Collected data:
■ ■ ■ ■ ■

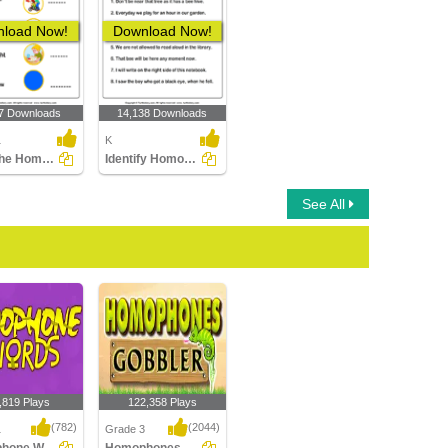
load Now!
Download Now!
7 Downloads
14,138 Downloads
1
K
Write the Homophone of Words
Identify Homophones
See All
,819 Plays
122,358 Plays
(782)
(2044)
1
Grade 3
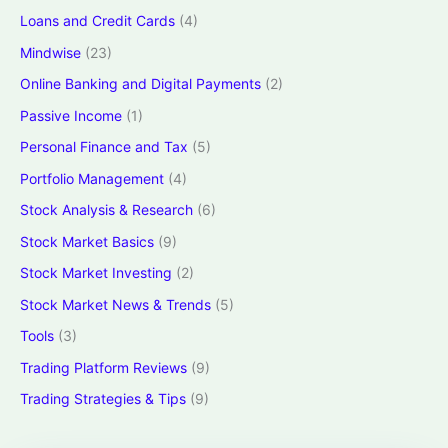
Loans and Credit Cards
(4)
Mindwise
(23)
Online Banking and Digital Payments
(2)
Passive Income
(1)
Personal Finance and Tax
(5)
Portfolio Management
(4)
Stock Analysis & Research
(6)
Stock Market Basics
(9)
Stock Market Investing
(2)
Stock Market News & Trends
(5)
Tools
(3)
Trading Platform Reviews
(9)
Trading Strategies & Tips
(9)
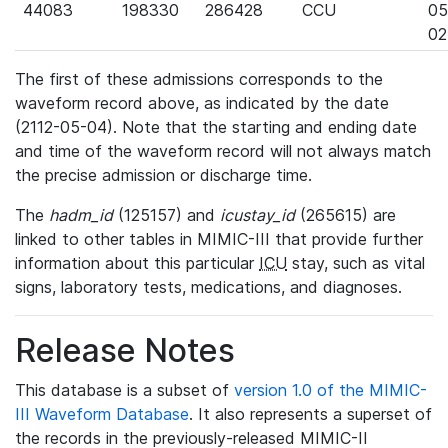
44083
198330
286428
CCU
05
02
The first of these admissions corresponds to the
waveform record above, as indicated by the date
(2112-05-04). Note that the starting and ending date
and time of the waveform record will not always match
the precise admission or discharge time.
The
hadm_id
(125157) and
icustay_id
(265615) are
linked to other tables in MIMIC-III that provide further
information about this particular
ICU
stay, such as vital
signs, laboratory tests, medications, and diagnoses.
Release Notes
This database is a subset of
version 1.0 of the MIMIC-
III Waveform Database
. It also represents a superset of
the records in the previously-released MIMIC-II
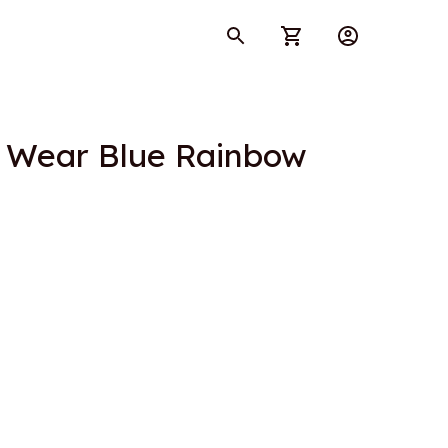
e Wear Blue Rainbow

■ ■ ■ ■ ■

# TRY IT
Reproduce the text lines of every item above verbatim, leaving out the pictures.

# WRITTEN RESPONSE
load Now!
Download Now!
7 Downloads
14,138 Downloads
1
K
Write the Homophone of Words
Identify Homophones
See All
,819 Plays
122,358 Plays
(782)
(2044)
1
Grade 3
Loans and Credit Cards
(4)
Mindwise
(23)
Online Banking and Digital Payments
(2)
Passive Income
(1)
Personal Finance and Tax
(5)
Portfolio Management
(4)
Stock Analysis & Research
(6)
Stock Market Basics
(9)
Stock Market Investing
(2)
Stock Market News & Trends
(5)
Tools
(3)
Trading Platform Reviews
(9)
Trading Strategies & Tips
(9)
44083
198330
286428
CCU
05
02
The first of these admissions corresponds to the
waveform record above, as indicated by the date
(2112-05-04). Note that the starting and ending date
and time of the waveform record will not always match
the precise admission or discharge time.
The
hadm_id
(125157) and
icustay_id
(265615) are
linked to other tables in MIMIC-III that provide further
information about this particular
ICU
stay, such as vital
signs, laboratory tests, medications, and diagnoses.
Release Notes
This database is a subset of
version 1.0 of the MIMIC-
III Waveform Database
. It also represents a superset of
the records in the previously-released MIMIC-II
e Wear Blue Rainbow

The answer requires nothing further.